Possible Association Between 3,4-Methylenedioxymethamphetamine Abuse and Valvular Heart Disease

      Valvular heart disease, inducing valvular regurgitation, has been described in users of drugs such as anorectic agents and ergot derivates. 3,4-Methylenedioxymethamphetamine (MDMA; “ecstasy”) also leads in vitro to the proliferation of cardiac valvular interstitial cells by activation of the 5-hydroxytryptamine 2B receptor. The aim of this study was to determine the occurrence of valvulopathy in young adults taking MDMA. Twenty-nine subjects using or having used MDMA and 29 gender- and age-matched controls were blindly evaluated with echocardiography. Eight subjects (28%) who took MDMA had abnormal echocardiographic results using the United States Food and Drug Administration’s criteria for appetite suppressant–induced valvular heart disease, compared with none in the control group (p = 0.0045).
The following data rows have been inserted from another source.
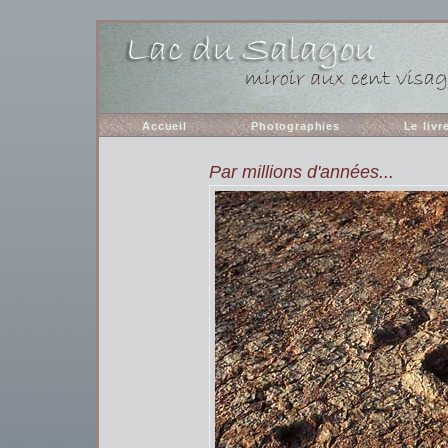
Accueil
Photographies
Le livr
Par millions d'années...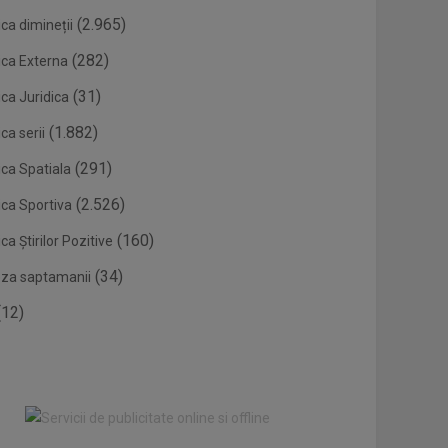
(2.965)
ca dimineții
(282)
ica Externa
(31)
ca Juridica
(1.882)
ca serii
(291)
ica Spatiala
(2.526)
ica Sportiva
(160)
ca Știrilor Pozitive
(34)
eza saptamanii
12)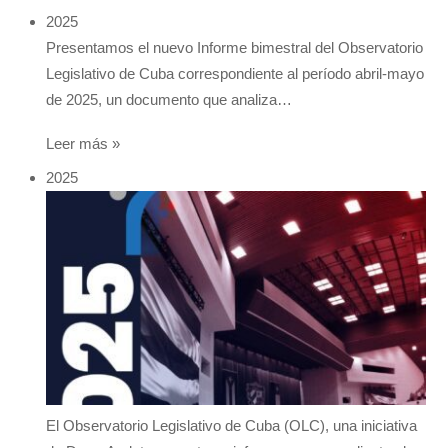
2025
Presentamos el nuevo Informe bimestral del Observatorio
Legislativo de Cuba correspondiente al período abril-mayo
de 2025, un documento que analiza…
Leer más »
2025
El Observatorio Legislativo de Cuba (OLC), una iniciativa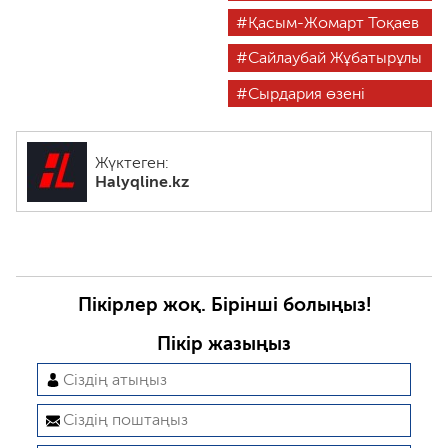
Қасым-Жомарт Тоқаев
Сайлаубай Жұбатырұлы
Сырдария өзені
Жүктеген:
Halyqline.kz
Пікірлер жоқ. Бірінші болыңыз!
Пікір жазыңыз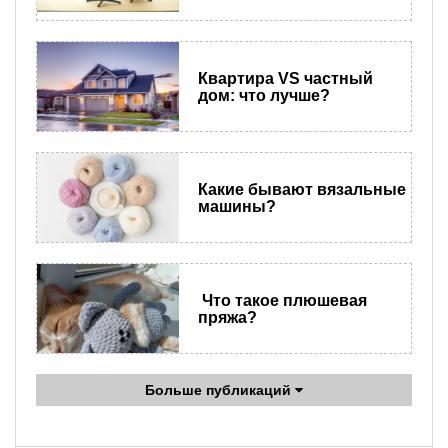
Квартира VS частный
дом: что лучше?
Какие бывают вязальные
машины?
Что такое плюшевая
пряжа?
Больше публикаций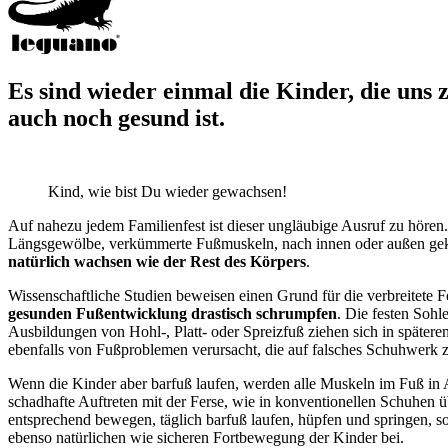
Es sind wieder einmal die Kinder, die uns 
auch noch gesund ist.
Kind, wie bist Du wieder gewachsen!
Auf nahezu jedem Familienfest ist dieser ungläubige Ausruf zu hören.
Längsgewölbe, verkümmerte Fußmuskeln, nach innen oder außen gekn
natürlich wachsen wie der Rest des Körpers
.
Wissenschaftliche Studien beweisen einen Grund für die verbreitete 
gesunden Fußentwicklung drastisch schrumpfen
. Die festen Sohl
Ausbildungen von Hohl-, Platt- oder Spreizfuß ziehen sich in späte
ebenfalls von Fußproblemen verursacht, die auf falsches Schuhwerk 
Wenn die Kinder aber barfuß laufen, werden alle Muskeln im Fuß in A
schadhafte Auftreten mit der Ferse, wie in konventionellen Schuhen ü
entsprechend bewegen, täglich barfuß laufen, hüpfen und springen, so 
ebenso natürlichen wie sicheren Fortbewegung der Kinder bei.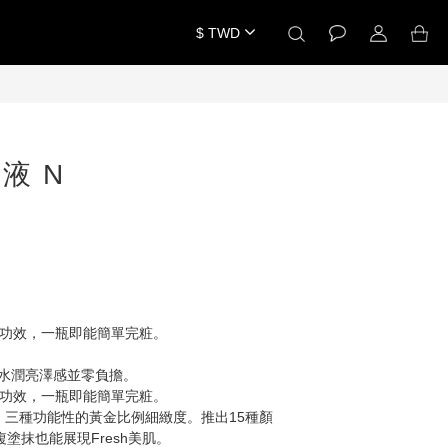
$
TWD
立即購買
液 N
大功效，一瓶即能簡單完粧。
展現出水潤亮澤感並零負擔。
大功效，一瓶即能簡單完粧。
，三種功能性的黃金比例細緻度。推出15種顏
重複塗抹也能展現Fresh美肌。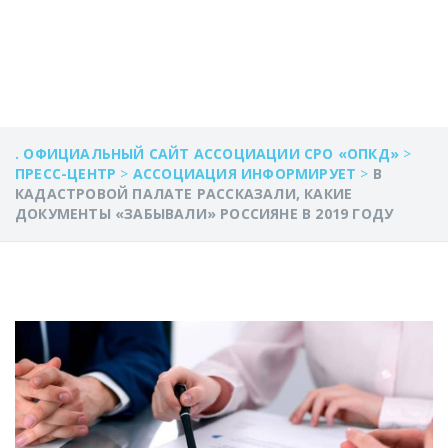
ГОДУ
. ОФИЦИАЛЬНЫЙ САЙТ АССОЦИАЦИИ СРО «ОПКД»
>
ПРЕСС-ЦЕНТР
>
АССОЦИАЦИЯ ИНФОРМИРУЕТ
>
В
КАДАСТРОВОЙ ПАЛАТЕ РАССКАЗАЛИ, КАКИЕ
ДОКУМЕНТЫ «ЗАБЫВАЛИ» РОССИЯНЕ В 2019 ГОДУ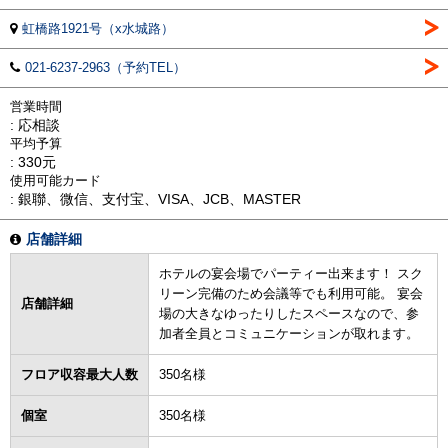
虹橋路1921号（x水城路）
021-6237-2963（予約TEL）
営業時間
: 応相談
平均予算
: 330元
使用可能カード
: 銀聯、微信、支付宝、VISA、JCB、MASTER
店舗詳細
ホテルの宴会場でパーティー出来ます！ スク
リーン完備のため会議等でも利用可能。 宴会
店舗詳細
場の大きなゆったりしたスペースなので、参
加者全員とコミュニケーションが取れます。
フロア収容最大人数
350名様
個室
350名様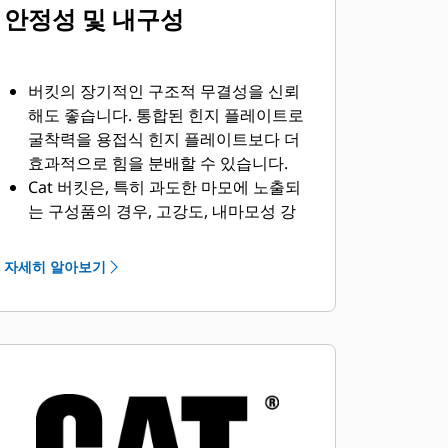
안정성 및 내구성
버킷의 장기적인 구조적 무결성을 신뢰
해도 좋습니다. 통합된 힌지 플레이트로
굴착력을 용접식 힌지 플레이트보다 더
효과적으로 힘을 분배할 수 있습니다.
Cat 버킷은, 특히 과도한 마모에 노출되
는 구성품의 경우, 고강도, 내마모성 강
철로 제작됩니다.
®
Cat
지상 결합 작업 툴(GET)로 버킷의
자세히 알아보기
가장 중요한 부분인 마모가 심한 지역을
보호하십시오. 사이드바 보호대와 사이
드 커터를 통해, 버킷상의 접촉이 많고
자재가 주로 많이 통과하는 부분을 보호
할 수 있습니다.
버킷과 작업 용도의 조합에 적합한 GET
를 선택하여 정비 비용을 절감합니다.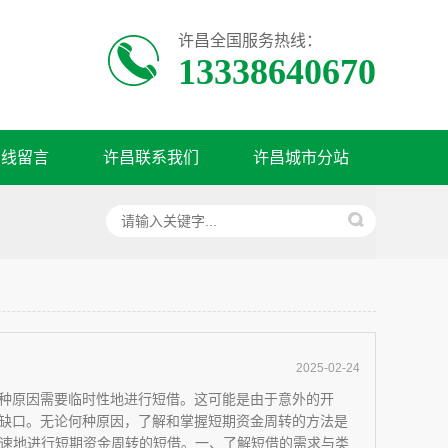
许昌全国服务热线：
13338640670
在线留言
许昌联系我们
许昌城市分站
2025-02-24
种原因需要临时性地进行短借。这可能是由于意外的开
缺口。无论何种原因，了解和掌握短期资金周转的方法是
何快速地进行短期资金周转的短借。一、了解短借的需求与类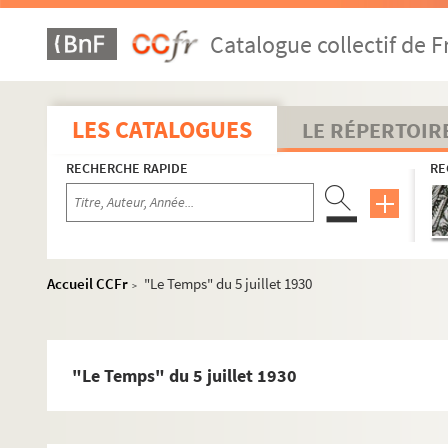
Catalogue collectif de F
LES CATALOGUES
LE RÉPERTOIR
RECHERCHE RAPIDE
RE
Accueil CCFr
"Le Temps" du 5 juillet 1930
>
"Le Temps" du 5 juillet 1930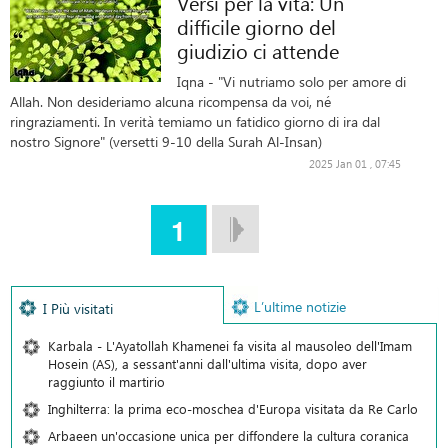
Versi per la vita: Un
difficile giorno del
giudizio ci attende
Iqna - "Vi nutriamo solo per amore di
Allah. Non desideriamo alcuna ricompensa da voi, né
ringraziamenti. In verità temiamo un fatidico giorno di ira dal
nostro Signore" (versetti 9-10 della Surah Al-Insan)
2025 Jan 01 , 07:45
1
L’ultime notizie
I Più visitati
Karbala - L'Ayatollah Khamenei fa visita al mausoleo dell'Imam
Hosein (AS), a sessant'anni dall'ultima visita, dopo aver
raggiunto il martirio
Inghilterra: la prima eco-moschea d'Europa visitata da Re Carlo
Arbaeen un'occasione unica per diffondere la cultura coranica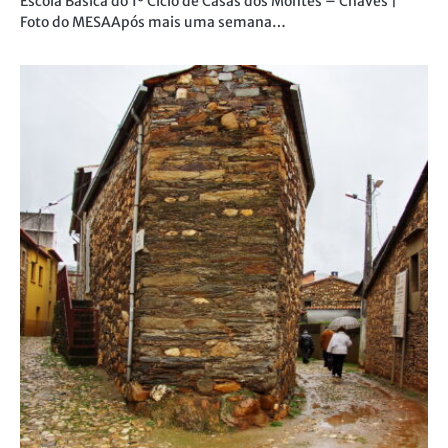
Escola Básica do 1º Ciclo de Casas dos Montes – Chaves |
Foto do MESAApós mais uma semana…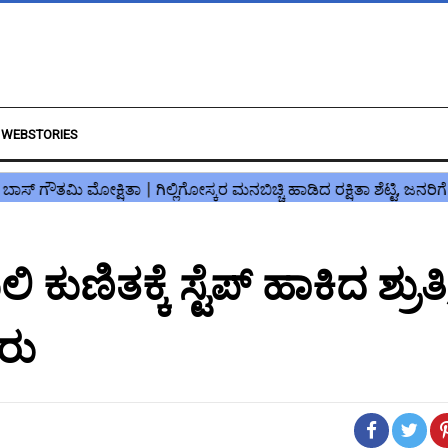
WEBSTORIES
ುಣಿತಕ್ಕೆ ಸ್ಟೆಪ್ ಹಾಕಿದ ಶ್ರುತಿ
ರು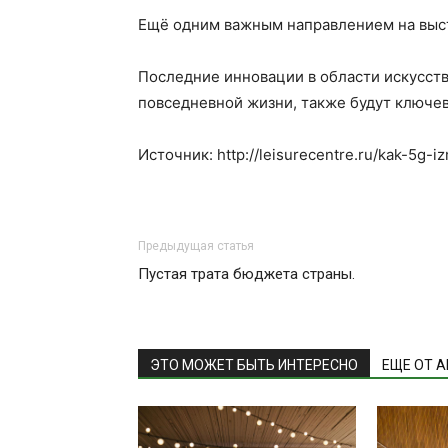
Ещё одним важным направлением на выст
Последние инновации в области искусств
повседневной жизни, также будут ключе
Источник: http://leisurecentre.ru/kak-5g-i
Предыдущая статья
Пустая трата бюджета страны.
ЭТО МОЖЕТ БЫТЬ ИНТЕРЕСНО
ЕЩЕ ОТ 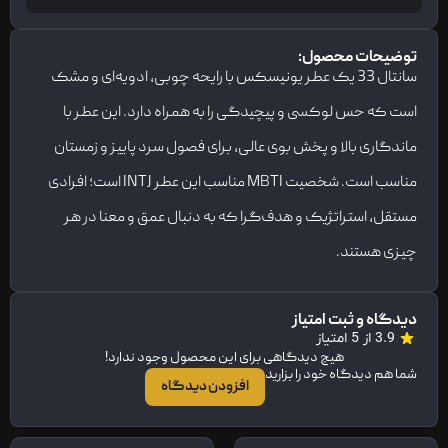
توضیحات محصول:
سانتال 33 یک عطر یونیسکس با رایحه چوبی، ادویه‌ای و مشک
است که حس لوکسی و پیچیدگی را به همراه دارد. این عطر با
ماندگاری بالا و پخش بوی عالی، برای فصول سرد پاییز و زمستان
مناسب است. شخصیت MBTI مناسب این عطر INTJ است؛ افرادی
مستقل، استراتژیک و هدف‌گرا که به دنبال عمق و معنا در هر
چیزی هستند.
دیدگاه و ثبت امتیاز
3.9 از 5 امتیاز
هیچ دیدگاهی برای این محصول وجود ندارد!
شما هم دیدگاه خود را بزارید
افزودن دیدگاه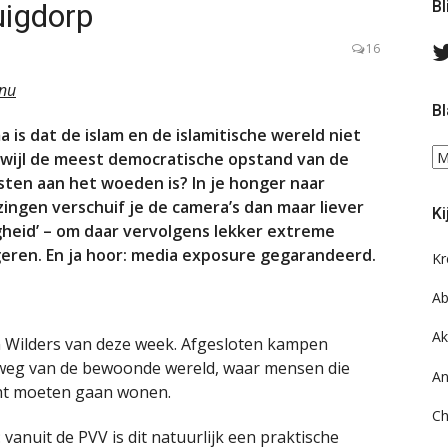
uigdorp
Bl
16
.nu
Bl
 is dat de islam en de islamitische wereld niet
Bl
rwijl de meest democratische opstand van de
ee
ten aan het woeden is? In je honger naar
do
ingen verschuif je de camera’s dan maar liever
Ki
on
igheid’ – om daar vervolgens lekker extreme
ar
ingeren. En ja hoor: media exposure gegarandeerd.
Kr
Ab
Ak
an Wilders van deze week. Afgesloten kampen
 weg van de bewoonde wereld, waar mensen die
An
icht moeten gaan wonen.
Ch
 vanuit de PVV is dit natuurlijk een praktische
Six (21%) subjects had mitral regurgitation of 1/4 and 4 (14%) of ≥2/4, compared with none in the control group (p = 0.002). The mean mitral regurgitant area ratios (jet/atrium) were 12 ± 9.8% and 5 ± 1.3%, respectively (p = 0.007). Tricuspid regurgitation ≥2/4 was present in 13 MDMA users (45%) and absent in controls (p <0.001). The mean tricuspid regurgitant area ratios were 19 ± 9.5% and 9 ± 4.5%, respectively (p <0.001). Four MDMA users (14%) had mild aortic regurgitation (p = 0.11). Valvular “strands” were present in 6 MDMA users (21%) and in none of the controls (p = 0.02). In conclusion, MDMA may lead to mild to moderate valvular heart disease and valvular strands.